I have been trying to find a proof that the de Rham Cohomology group for a single point is equal to:
$H^{k}_{dR}=\mathbb{R}$ when $k=0$ and $H^{k}_{dR}=0$ when $k>0$.
I am sure this result is correct, but it seems to be quoted in many places almost religiously without proof; as though the results is obvious. If it is obvious, I cannot see it. Can anyone on here provide a proof of this result. I have searched extensively for one but cannot find one. It is quite fundamental in that a single point is a very simple example of a manifold. Thus I hope this question is useful in the community.

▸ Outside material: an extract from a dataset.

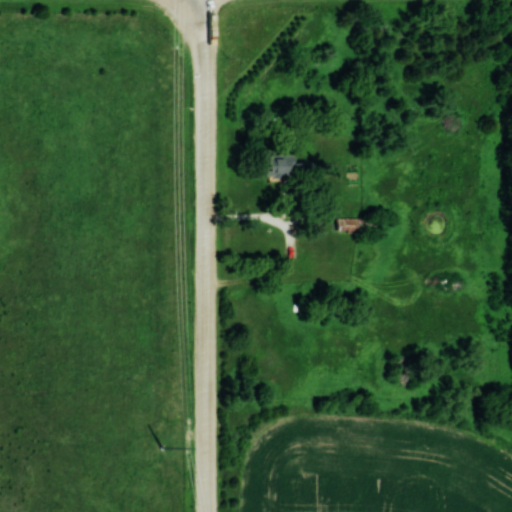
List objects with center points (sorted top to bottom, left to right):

Since $M = \{ \text{pt} \}$ is a zero-dimensional manifold, there are no $k$ forms on $M$ for $k > 0$. The $0$-forms on $M$ are by definition smooth real valued functions on $M$ and, in our case they are identified naturally with the real numbers (each function is determined uniquely by where it sends the point to) so the de-Rham complex is
$$ 0 \rightarrow \underbrace{\mathbb{R}}_{\Omega^0(M)} \rightarrow \underbrace{0}_{\Omega^1(M)} \rightarrow \dots $$
Hence, $H_{dR}^k(M) = 0$ for $k > 0$ and $H_{dR}^0(M) = \mathbb{R}$.